The pandemic can make ageism worse. There has been discussion in certain nations whether governments need to do anything to safeguard those at the greatest danger or whether the elderly need to be sacrificed to the benefit of the economy, older people more prone to the virus and less cost-effective (Kannur, 2020).

Social disparities

Indigenous people of Australia are particularly vulnerable and the danger of viral transmission increases as indigenous homes tend to be intergenerational as well as live in cramped and insufficient dwellings(Kannur, 2020). The absence of adequate cultural information and lack of interaction with mainstream health care is exacerbating the danger to indigenous populations.

Old facilities for care

The failure to visit individuals in old healthcare institutions can lead to greater social insulation, vulnerability to abuse and neglect, and a poorer result for the family, friends, and allied health services.

CONCLUSION

To link the COVID-19 recovery packages and climate-change policies, regions and urban centers are well-positioned. It accounts for around 64 percent of public spending on climate and environmental projects. The COVID-19 problem may be made a further opportunity by utilizing this authority to invest in the green transition and appropriately targeted local needs. It is also essential to not lose sight of long-term, large-scale social objectives, such as increased inclusivity and the response to the climatic changes if we are to respond successfully to COVID-19. Capable of helping build resilience. Thus, new methods of working can be experienced.
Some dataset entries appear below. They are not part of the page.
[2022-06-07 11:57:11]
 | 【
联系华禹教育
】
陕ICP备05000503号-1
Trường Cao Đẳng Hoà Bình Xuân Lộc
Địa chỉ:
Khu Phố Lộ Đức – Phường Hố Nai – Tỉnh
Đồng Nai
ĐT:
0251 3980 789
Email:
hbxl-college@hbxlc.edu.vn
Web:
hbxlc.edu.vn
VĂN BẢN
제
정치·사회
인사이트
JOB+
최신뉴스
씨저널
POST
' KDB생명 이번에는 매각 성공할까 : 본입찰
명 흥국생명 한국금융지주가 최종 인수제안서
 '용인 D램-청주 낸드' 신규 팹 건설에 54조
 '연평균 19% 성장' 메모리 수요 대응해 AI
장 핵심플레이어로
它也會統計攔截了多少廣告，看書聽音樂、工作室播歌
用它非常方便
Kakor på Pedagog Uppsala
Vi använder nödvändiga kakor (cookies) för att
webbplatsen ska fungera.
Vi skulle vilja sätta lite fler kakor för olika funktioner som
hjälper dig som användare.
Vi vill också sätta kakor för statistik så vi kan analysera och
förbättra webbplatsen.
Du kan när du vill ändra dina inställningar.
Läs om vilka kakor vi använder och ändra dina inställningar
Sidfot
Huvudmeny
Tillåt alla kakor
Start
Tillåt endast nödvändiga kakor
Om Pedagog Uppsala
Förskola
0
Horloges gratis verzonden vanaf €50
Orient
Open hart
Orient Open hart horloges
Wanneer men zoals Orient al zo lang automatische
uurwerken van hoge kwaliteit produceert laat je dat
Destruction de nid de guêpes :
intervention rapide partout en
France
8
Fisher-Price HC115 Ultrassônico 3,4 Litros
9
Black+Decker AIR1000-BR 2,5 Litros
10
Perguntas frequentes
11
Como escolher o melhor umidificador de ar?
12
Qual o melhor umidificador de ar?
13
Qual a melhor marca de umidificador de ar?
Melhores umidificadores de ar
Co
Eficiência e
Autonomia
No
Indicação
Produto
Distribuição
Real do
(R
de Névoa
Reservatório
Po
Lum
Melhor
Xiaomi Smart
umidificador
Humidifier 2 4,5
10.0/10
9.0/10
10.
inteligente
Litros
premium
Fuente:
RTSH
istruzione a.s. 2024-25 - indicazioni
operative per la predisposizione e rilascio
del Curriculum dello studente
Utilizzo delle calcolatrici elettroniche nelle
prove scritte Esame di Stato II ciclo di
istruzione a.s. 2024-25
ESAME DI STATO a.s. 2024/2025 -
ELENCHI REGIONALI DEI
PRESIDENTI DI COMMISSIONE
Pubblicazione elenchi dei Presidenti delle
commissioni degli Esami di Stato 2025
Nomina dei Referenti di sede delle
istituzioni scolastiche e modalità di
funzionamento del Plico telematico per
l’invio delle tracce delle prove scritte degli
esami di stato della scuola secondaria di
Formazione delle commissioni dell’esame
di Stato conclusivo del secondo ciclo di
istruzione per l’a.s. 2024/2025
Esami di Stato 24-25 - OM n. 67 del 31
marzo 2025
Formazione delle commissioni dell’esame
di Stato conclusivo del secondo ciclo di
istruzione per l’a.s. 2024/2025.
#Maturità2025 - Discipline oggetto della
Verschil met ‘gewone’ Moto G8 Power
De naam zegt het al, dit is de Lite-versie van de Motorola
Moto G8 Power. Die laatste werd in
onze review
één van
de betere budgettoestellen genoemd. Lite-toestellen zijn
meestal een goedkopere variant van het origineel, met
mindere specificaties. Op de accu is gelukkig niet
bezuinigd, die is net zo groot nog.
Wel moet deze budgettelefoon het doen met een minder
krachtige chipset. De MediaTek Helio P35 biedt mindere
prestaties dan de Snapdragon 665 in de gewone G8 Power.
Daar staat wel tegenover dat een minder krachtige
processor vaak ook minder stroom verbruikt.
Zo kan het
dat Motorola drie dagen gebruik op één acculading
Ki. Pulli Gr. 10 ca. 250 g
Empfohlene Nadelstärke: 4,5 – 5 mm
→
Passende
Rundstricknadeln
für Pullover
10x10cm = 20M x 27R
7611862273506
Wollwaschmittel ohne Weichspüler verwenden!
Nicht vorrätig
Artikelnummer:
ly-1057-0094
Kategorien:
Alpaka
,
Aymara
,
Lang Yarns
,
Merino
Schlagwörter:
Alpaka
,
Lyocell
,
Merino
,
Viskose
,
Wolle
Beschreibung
Above  Covid 19 described the influence of Australia and the Indians with the backdrop and tactics used in Covid 19 against India by Australia. In addition, the obstacles and problems that limit the distribution of Covid 19 were emphasized and evaluated. The social and eco-impacts in each of India and Australia were investigated.

REFERENCES

Barbieri, D. M., Lou, B., Passavanti, M., Hui, C., Lessa, D. A., Maharaj, B., … & Adomako, S. (2020). A survey dataset to evaluate the changes in mobility and transportation due to COVID-19 travel restrictions in Australia, Brazil, China, Ghana, India, Iran, Italy, Norway, South Africa, United States. Data in brief33, 106459.

Reuters. (2021, May 3). Australia backs fundraising drive in response to India’s health crisis.

Australia’s Experience in Dealing with COVID-19: Are There Lessons for India? (n.d.).University Practice Connect. https://practiceconnect.azimpremjiuniversity.edu.in/australias-experience-in-dealing-with-covid-19-are-there-lessons-for-India/

Kannur, H. P. V. J. (2020, May 1). The social impact of COVID-19 on India. The Bridge Chronicle. https://www.thebridgechronicle.com/opinion/social-impact-covid-19-india-49313

Pohekar, S., Raut, A., Tembhare, V., & Sakharkar, S. (2021). Addressing Mental Health Issue. During COVID-19 Pandemic. Indian Journal of Forensic Medicine & Toxicology15(2).

Social policy and migrant workers in the times of COVID. The European journal of development research32(5), 1639-1661.